# [What is being asked]
Unless a line falls after the one with "elastic, about 8", retype it exactly from the records below; leave out all pictures.

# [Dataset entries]
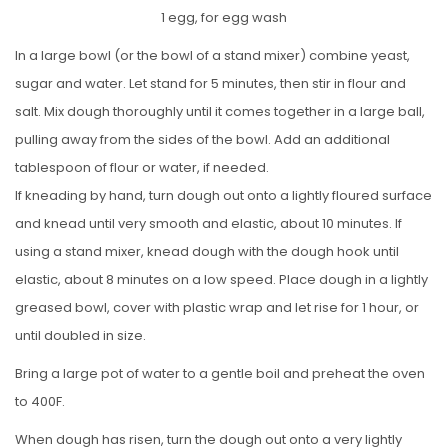
1 egg, for egg wash
In a large bowl (or the bowl of a stand mixer) combine yeast,
sugar and water. Let stand for 5 minutes, then stir in flour and
salt. Mix dough thoroughly until it comes together in a large ball,
pulling away from the sides of the bowl. Add an additional
tablespoon of flour or water, if needed.
If kneading by hand, turn dough out onto a lightly floured surface
and knead until very smooth and elastic, about 10 minutes. If
using a stand mixer, knead dough with the dough hook until
elastic, about 8 minutes on a low speed. Place dough in a lightly
greased bowl, cover with plastic wrap and let rise for 1 hour, or
until doubled in size.
Bring a large pot of water to a gentle boil and preheat the oven
to 400F.
When dough has risen, turn the dough out onto a very lightly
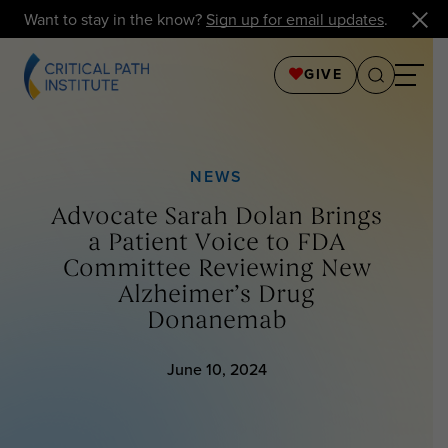
Want to stay in the know?
Sign up for email updates
.
GIVE
NEWS
Advocate Sarah Dolan Brings
a Patient Voice to FDA
Committee Reviewing New
Alzheimer’s Drug
Donanemab
June 10, 2024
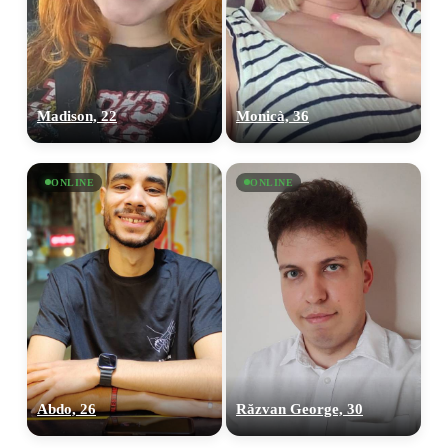
Madison, 22
Monicà, 36
ONLINE
ONLINE
Abdo, 26
Răzvan George, 30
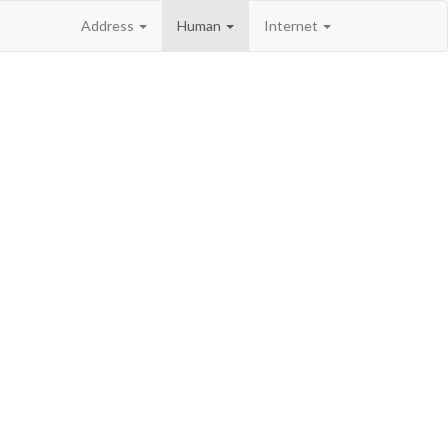
Address
Human
Internet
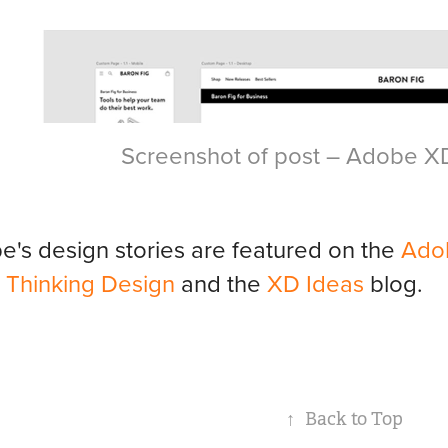
Screenshot of post – Adobe X
's design stories are featured on the
Ado
e
Thinking Design
and the
XD Ideas
blog.
↑
Back to Top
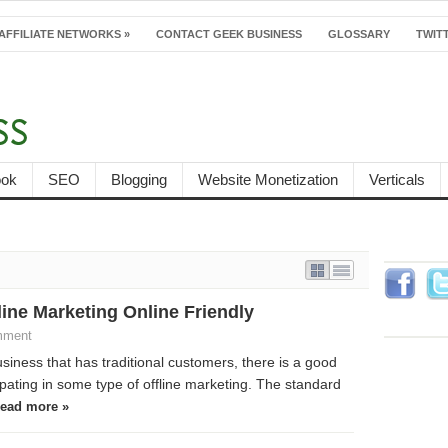
AFFILIATE NETWORKS
»
CONTACT GEEK BUSINESS
GLOSSARY
TWITT
ook
SEO
Blogging
Website Monetization
Verticals
Follow
ine Marketing Online Friendly
Faceb
mment
usiness that has traditional customers, there is a good
pating in some type of offline marketing. The standard
ead more »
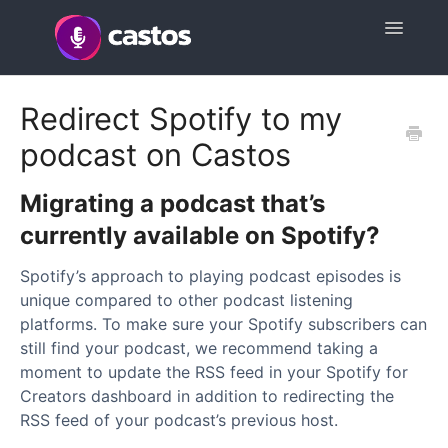
Toggle
Navigatio
Support Home
Redirect Spotify to my
podcast on Castos
Contact
Migrating a podcast that’s
currently available on Spotify?
Spotify’s approach to playing podcast episodes is
unique compared to other podcast listening
platforms. To make sure your Spotify subscribers can
still find your podcast, we recommend taking a
moment to update the RSS feed in your Spotify for
Creators dashboard in addition to redirecting the
RSS feed of your podcast’s previous host.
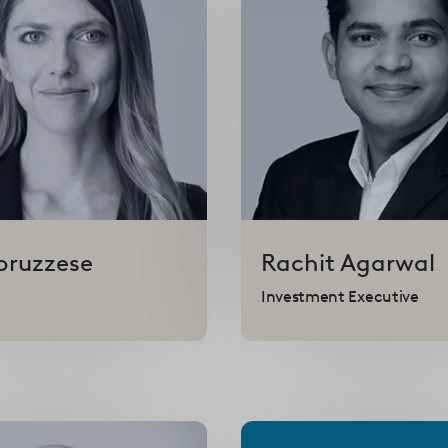
bruzzese
Rachit
Agarwal
Investment Executive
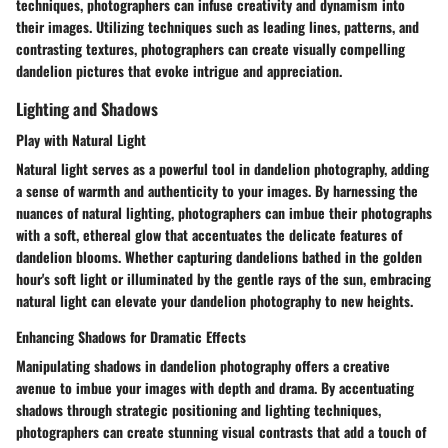
techniques, photographers can infuse creativity and dynamism into
their images. Utilizing techniques such as leading lines, patterns, and
contrasting textures, photographers can create visually compelling
dandelion pictures that evoke intrigue and appreciation.
Lighting and Shadows
Play with Natural Light
Natural light serves as a powerful tool in dandelion photography, adding
a sense of warmth and authenticity to your images. By harnessing the
nuances of natural lighting, photographers can imbue their photographs
with a soft, ethereal glow that accentuates the delicate features of
dandelion blooms. Whether capturing dandelions bathed in the golden
hour's soft light or illuminated by the gentle rays of the sun, embracing
natural light can elevate your dandelion photography to new heights.
Enhancing Shadows for Dramatic Effects
Manipulating shadows in dandelion photography offers a creative
avenue to imbue your images with depth and drama. By accentuating
shadows through strategic positioning and lighting techniques,
photographers can create stunning visual contrasts that add a touch of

# [Written answer]
1 egg, for egg wash
In a large bowl (or the bowl of a stand mixer) combine yeast,
sugar and water. Let stand for 5 minutes, then stir in flour and
salt. Mix dough thoroughly until it comes together in a large ball,
pulling away from the sides of the bowl. Add an additional
tablespoon of flour or water, if needed.
If kneading by hand, turn dough out onto a lightly floured surface
and knead until very smooth and elastic, about 10 minutes. If
using a stand mixer, knead dough with the dough hook until
elastic, about 8 minutes on a low speed. Place dough in a lightly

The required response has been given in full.